Showing posts with label cancer. Show all posts
Showing posts with label cancer. Show all posts

Tuesday, July 21, 2009

Trip into Athens

I drove a friend to the hospital to visit her dying daughter. Not exactly the way I had hoped to have an excursion. A sad situation for all.













I'm often caught by this train on Sundays. Nothing to do but take photos of the graffiti on the cars.














Handicapped parking at the emergency entrance. My friend asks me to drive her car, which has the handicapped sticker. She is 84 and suffering from cancer, herself.














Hospitals always seem so stark. What's going on in the interior is bad enough (aside from births and successful life-saving operations) but the exterior is pretty harsh too.












After a few hours in beeping hospital machine-land, I and my friend drove home, once again enjoying the rural aspects of the apartment. This bird skidded the circumference of the feeder while nibbling on the dwindling feed. Mental note: buy more feed.














Lichen on the tree the feeder hangs on. The shape so perfectly mirrors a flower, or a snowflake, doesn't it? And the light green is so pleasing.













Looking out at all that beauty from inside. Ahhh, better than jagged angular lines of hospital building and roaring trains,...and dying daughters.

Saturday, May 05, 2007

Relay for Life a time to celebrate

Last night was the Relay for Life event, a very huge deal here in Madison County. In this little place of five towns and 25,000 souls, the Relay For Life annually raises between $80,000 - $100,000 for cancer research. It seemed that the whole county was there last night at the recreation field. A covered stage offered continuous entertainment, from a lone gospel singer to the baton twirlers twirling fire after dark to the pig kissing contest.
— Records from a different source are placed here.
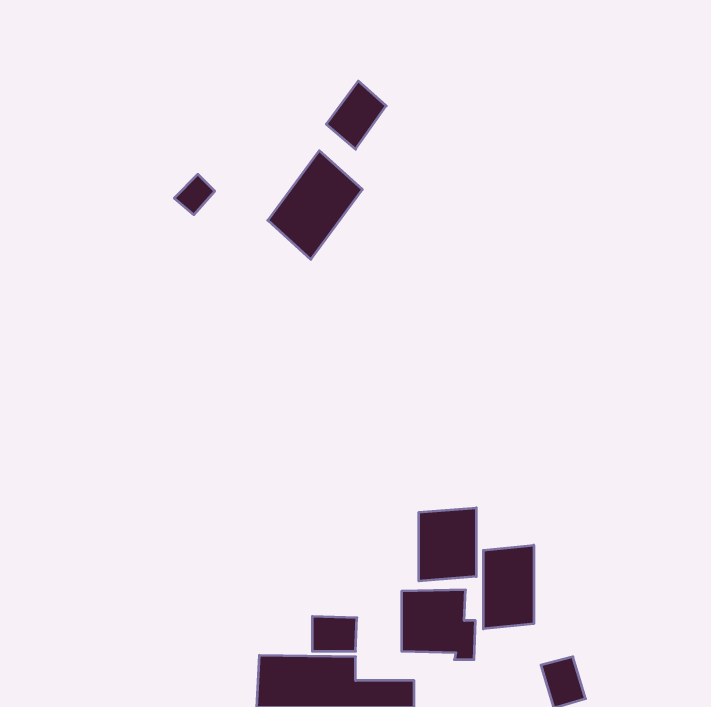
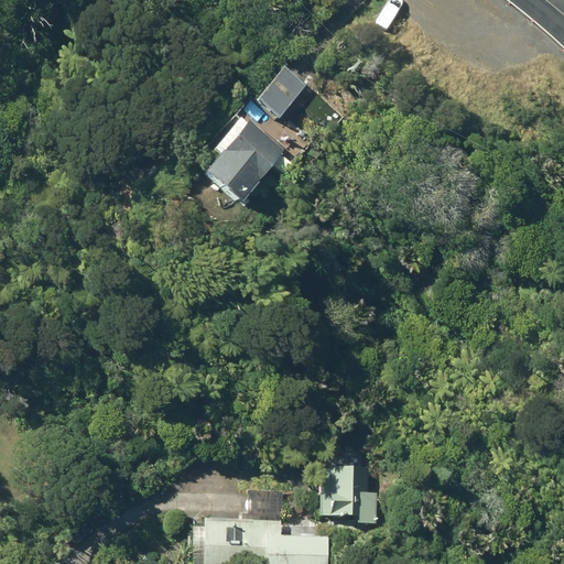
building: [419,508,476,581] -> none
building: [483,545,534,629] -> none

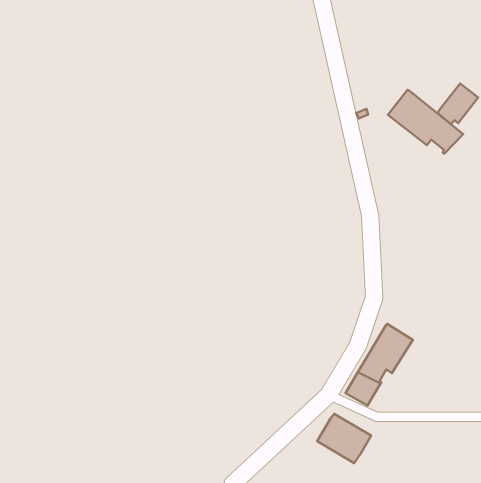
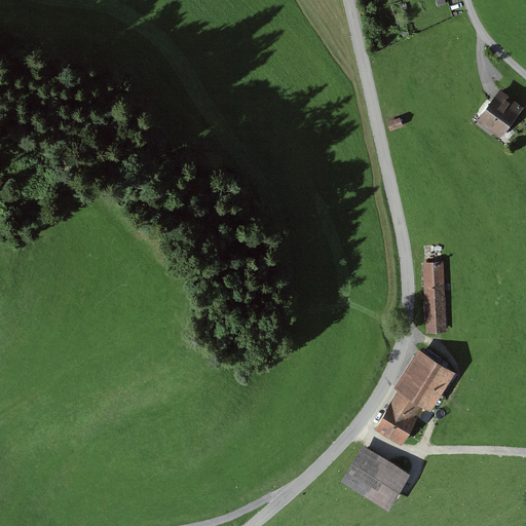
building: [388,90,463,153] -> none
building: none -> [425,263,446,327]

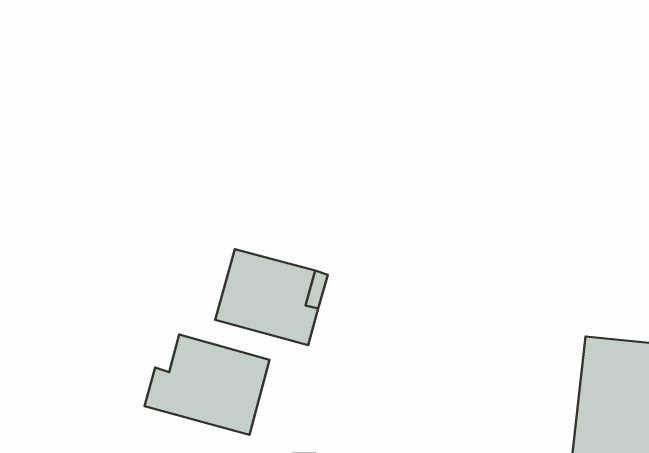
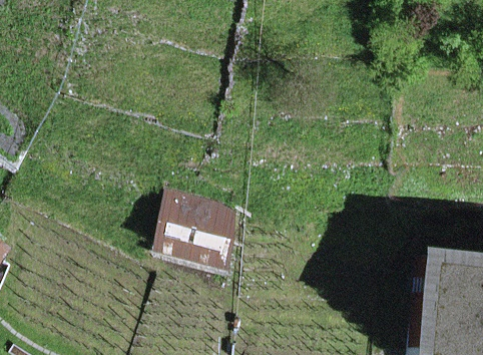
building: [145,335,269,435] -> none

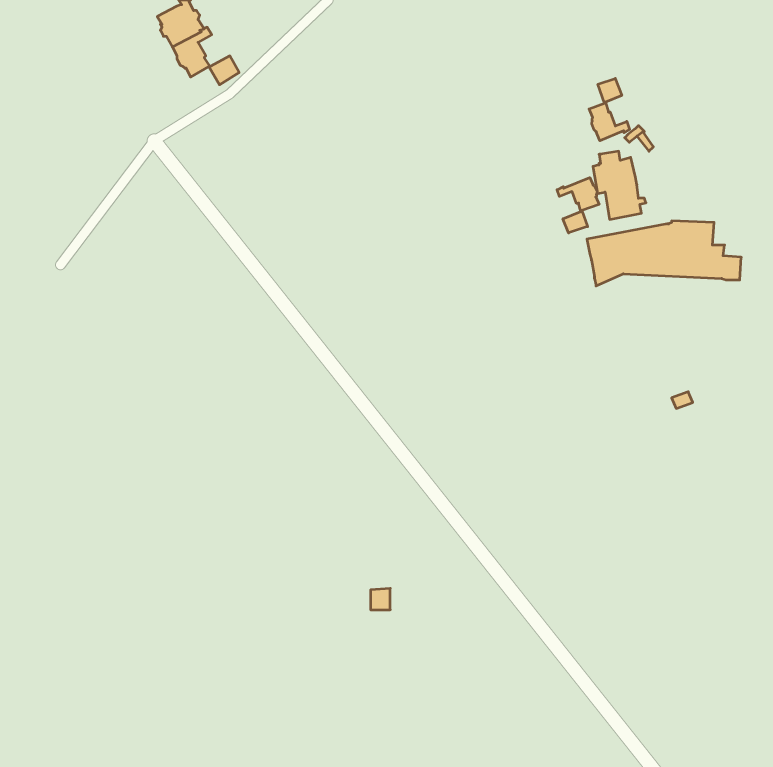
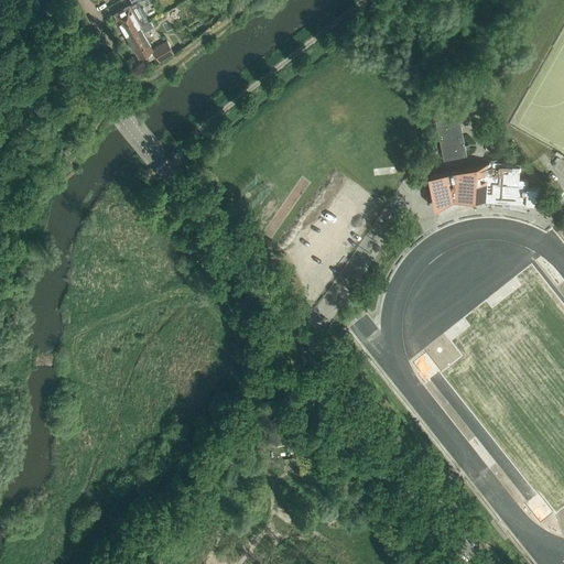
building: [589,78,630,141] -> none
building: [557,178,599,233] -> none

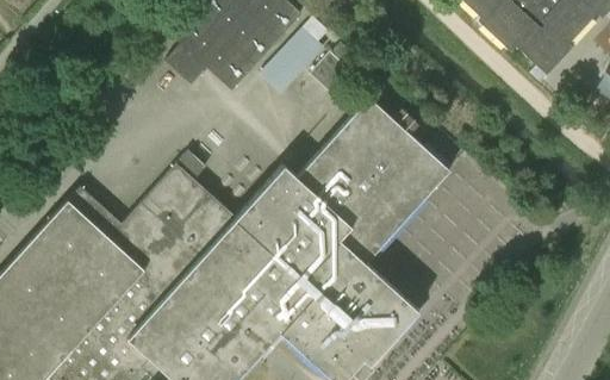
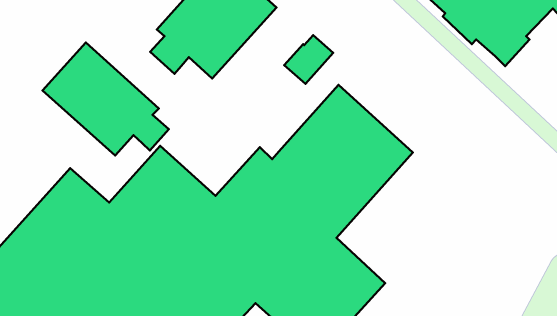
building: [260,17,329,95] -> none
building: none -> [43,43,169,155]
(Above, the Survivor Lap. This year's event had the most survivors ever. Half had passed by my spot already so that gives you an idea of how many people are dealing with or have dealt with cancer.)

It was a great time for visiting, celebrating life, and honoring those we’ve lost to the dread disease. And the food! I had a chance once again to try local food delicacies. I’ve already sampled “biscuits.” They are ubiquitous as a plain accompaniment to soups and stews, as well as being filled with egg, bacon, or cheese. Or all three. While the breakfast sandwiches in Maine usually are standard egg-cheese and meat, in Georgia you have to specify. If you ask for a biscuit with bacon, that’s what you get, a biscuit with bacon in it. No egg. No cheese. I decided I am not a fan of biscuits.

A local delicacy I tried for the first time last night was a “low country boil.” It was spicy boiled shrimp, boiled potato, corn on the cob, and sausage. It is a Maine lobster bake except with shrimp. Fantastic! What a nice break from the usual pork-pork-pork offerings.


Another person insisted I try “stew” or its full name, “Brunswick (GA) stew.” Wikipedia says “recipes for Brunswick stew vary greatly but it is usually a tomato-based stew containing various types of lima beans/butter beans, corn, and other vegetables, and one or more types of meat. Most recipes claiming authenticity call for squirrel or rabbit meat, but chicken, pork, and beef are also common ingredients. Some versions also give the stew a very distinct, smoky taste, which occasionally has a bit of a kick to it.” It was good. I hope I was not eating the squirrel kind, though. (Right: Cancer strikes anyone, at any age. This l'il tyke is a survivor.)

Finally, my friends gave me a “fried apple pie.” One of them had made a batch and brought to sell at the Relay. It’s a crescent shaped turnover lightly fried and filled with apple-applesauce. I am sure that she is a great cook, many of the women down here are. But I decided I am not a fan of the fried apple pie either. So I am batting 500:

Brunswick Stew and Low Country Boil on the plus side
Biscuits and Fried Apple Pie on the debit.

In any case, all the money spent last night on food, vendors, and services went to the American Cancer Society, which is a very good thing.